明主・賢将の、動きて人に勝ち、成功の衆に出づる所以の者は、先知なり。
先知なる者は、鬼神に取る可からず。事に象る可からず。度に験す可からず。
必ず人に取りて敵の情を知る者なり。
聡明な君主や智謀に優れた将軍が、軍事行動を起こして敵に勝ち、抜群の成功を収める要因は、予め敵情を察知するところにこそある。事前に情報を知ることは、鬼神から聞き出して実現できるものではなく、神仏の事象になぞらえて知ることができるものでもなく、天道の理法と突き合わせることでつかむわけでもない。そうした神秘的な方法によってではなく、必ず人間の知性の働きによってのみ獲得できるのである。
先に知る。先に考える。先に用意する。
日頃の地道な活動の積み重ねによって顧客を知ることが機先を制する方法である。
日々蓄積した顧客の声や商談の内容を元に顧客を知り、それによって事前に策を練る。日報を計画書として活用し運用することで、上司の智恵を事前に引き出し、最善の準備を怠らない姿勢こそが成果を生むのであって、行き当たりバッタリの神頼みでは、確実な成果は期待できない。事前に予測した取れるべき注文なり契約が取れることにこそ価値があるのであって、取れないと思っていたものが取れたり、取れるだろうと思っていたものが取れなかったりすることは、それがトータルでは結果オーライの目標達成を実現していたとしても、決して油断し、その結果に甘んじてはならないものである。
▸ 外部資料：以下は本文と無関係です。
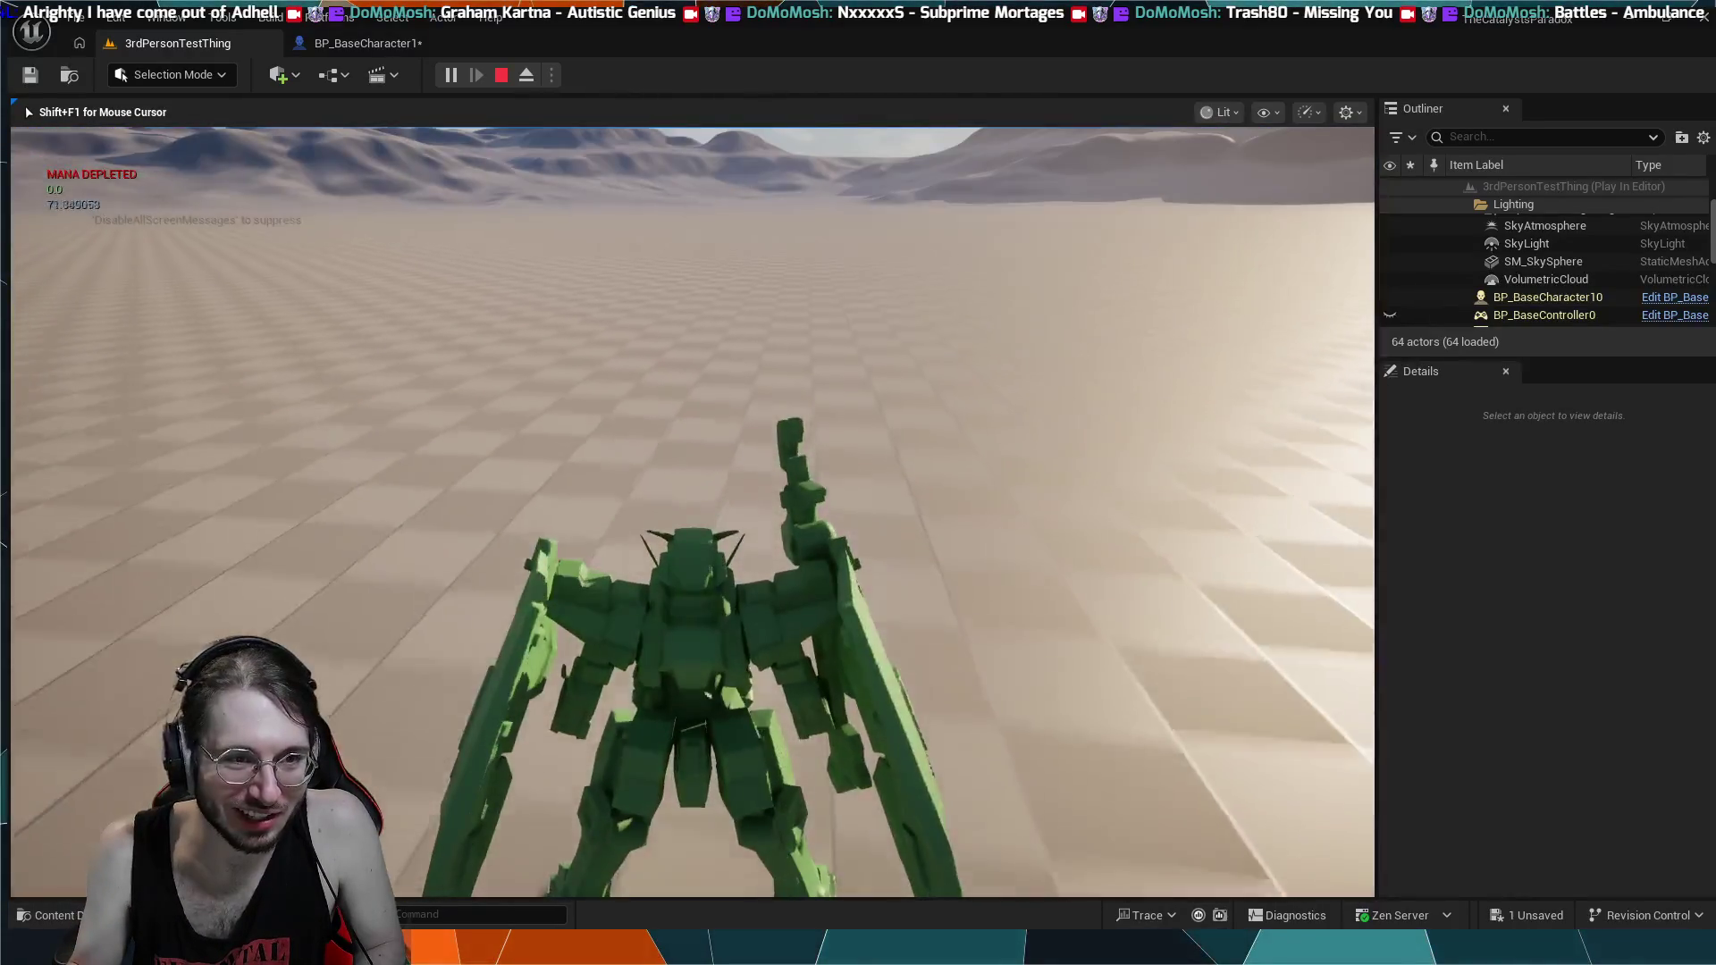
pyautogui.press('w')
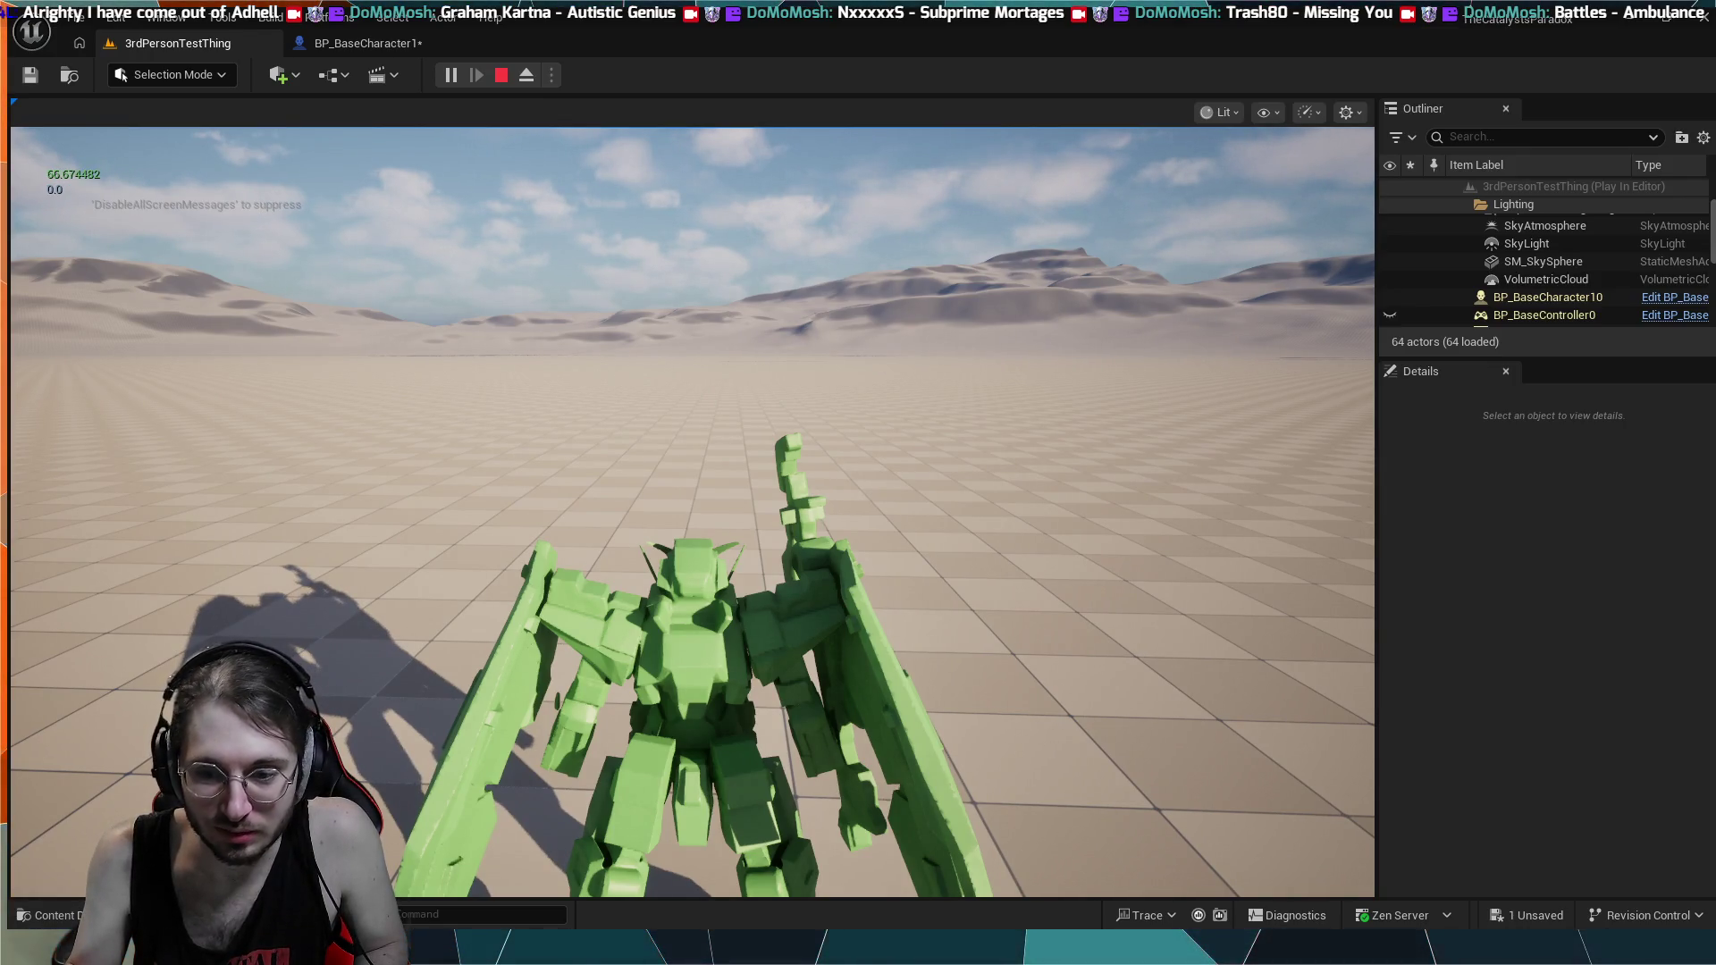
pyautogui.press('shift+F1')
夫れ、未だ戦わずして廟算するに、勝つ者は算を得ること多きなり。
未だ戦わずして廟算するに勝たざる者は算を得ること少なきなり。
算多きは勝ち、算少なきは勝たず。況んや算なきに於いてをや。
そもそもまだ開戦していないうちから、廟堂で策を練って勝利を得るのは、机上の思索や勝算が相手よりも多いからである。まだ戦闘が始まっていない時に、廟堂で作戦を立案して、勝ちを確信できないのは、勝算が少ないからである。勝算が相手よりも多い側は、実戦でも勝利するし、勝算が相手よりも少ない側は、実戦でも敗北する。ましてや勝算が一つもないというに至っては、何をかいわんやである。
机上(デスクトップ)で勝ちがイメージできないのに、実戦(営業現場)で思うように事が進むはずがない。
訪問してみなければ分からない、やってみなければ分からない、と事前の計画や仮説構築を疎かにする営業部隊は、偶然にうまく行くことはあっても、継続的、安定的に成果を得ることはできない。またこのような行き当たりばったりの営業活動は、営業担当者を育てることができず、成り行き営業マンを作り出してしまうものである。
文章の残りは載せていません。